START Text provided

Nine months ago I talked with the wonderful faculty of my PhD Committee for my PhD Fields Exam. We talked about lots of things, including some of the community organizing work I facilitate. And I said something like, “It’s hard for me to say ‘I do this’ and ‘I do that’ to organize things, because everything I do is woven through with what so many other powerful people are doing. And there’s a long history of people (especially white men) saying I did this as a way to take credit for or hide all the other work that other wonderful people are doing. The work they themselves are relying on.”
Jenny Davis, a Chickasaw scholar, poet, and educator, told me that was one way people use “I.” Another way is to say Here I am. Here is my place in my communities. Here I recognize and choose to live up to the responsibilities and duties of our interwoven lives. I’ve been thinking about that ever since. What I’m sitting with today, what I’m wondering about and mourning and, yes, celebrating, goes all the way down to what I mean by “I.” What we might mean by “we.” Because here I am, and I choose to work to recognize and live up to the responsibilities and duties that flow through this wonderful web of living things of which I’m a part. That can feel heavy. That can feel joyous. That’s the “I” I practice.
Author: Azlan
484: “Your Strangest and Funniest Friend” (Dave Eggers & Amanda Uhle)
“Find your strangest and funniest friend. Have that strange friend find their funniest and strangest friend.” -Dave Eggers & Amanda Uhle, Introducing Unnecessarily Beautiful Spaces for Young Minds on Fire
This is going to be a little all over the place, because you know when a child comes running up to you because there’s a cat outside and the cat was climbing a tree and my friend climbs trees and we love plums and did I tell you we’re building a spaceship that might be a garden? Were you that kid, sometimes? Are you still?
Today my friend Jackie and I were sitting at a table, enjoying the breath of a gentle breeze and squinting through bright electric lights, and trying to work. It happens sometimes. She was working on an application for funding, which would help make possible some of her wildly cool research. I was trying to read Aja Martinez’s Counterstory, also wildly cool, and important for a journal article I’m revising. It’s all work we believe in. And we just didn’t want to do it. Our snacks had helped, fueling a few more keystrokes, but all the snacks were gone.

END Text provided
START Data to examine

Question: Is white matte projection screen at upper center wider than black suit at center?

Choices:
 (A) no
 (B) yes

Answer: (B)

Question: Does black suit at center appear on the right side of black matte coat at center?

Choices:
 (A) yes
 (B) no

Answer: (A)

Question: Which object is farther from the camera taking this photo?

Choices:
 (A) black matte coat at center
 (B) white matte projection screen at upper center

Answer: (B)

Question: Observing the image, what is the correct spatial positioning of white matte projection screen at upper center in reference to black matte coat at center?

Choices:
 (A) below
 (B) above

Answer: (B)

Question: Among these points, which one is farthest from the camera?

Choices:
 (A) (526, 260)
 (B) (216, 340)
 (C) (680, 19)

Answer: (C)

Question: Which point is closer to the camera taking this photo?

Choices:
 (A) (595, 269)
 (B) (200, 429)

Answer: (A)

END Data to examine

• [Things to do]
a) According to the blog post, what was Jackie working on while sitting at the table?
b) Rewrite the blog post starting with "Author: Azlan" and going on through "Are you still?", swapping out "spaceship" for "treehouse".

• [Answers by item number]
a) An application for funding

b)
Author: Azlan
484: “Your Strangest and Funniest Friend” (Dave Eggers & Amanda Uhle)
“Find your strangest and funniest friend. Have that strange friend find their funniest and strangest friend.” -Dave Eggers & Amanda Uhle, Introducing Unnecessarily Beautiful Spaces for Young Minds on Fire
This is going to be a little all over the place, because you know when a child comes running up to you because there’s a cat outside and the cat was climbing a tree and my friend climbs trees and we love plums and did I tell you we’re building a treehouse that might be a garden? Were you that kid, sometimes? Are you still?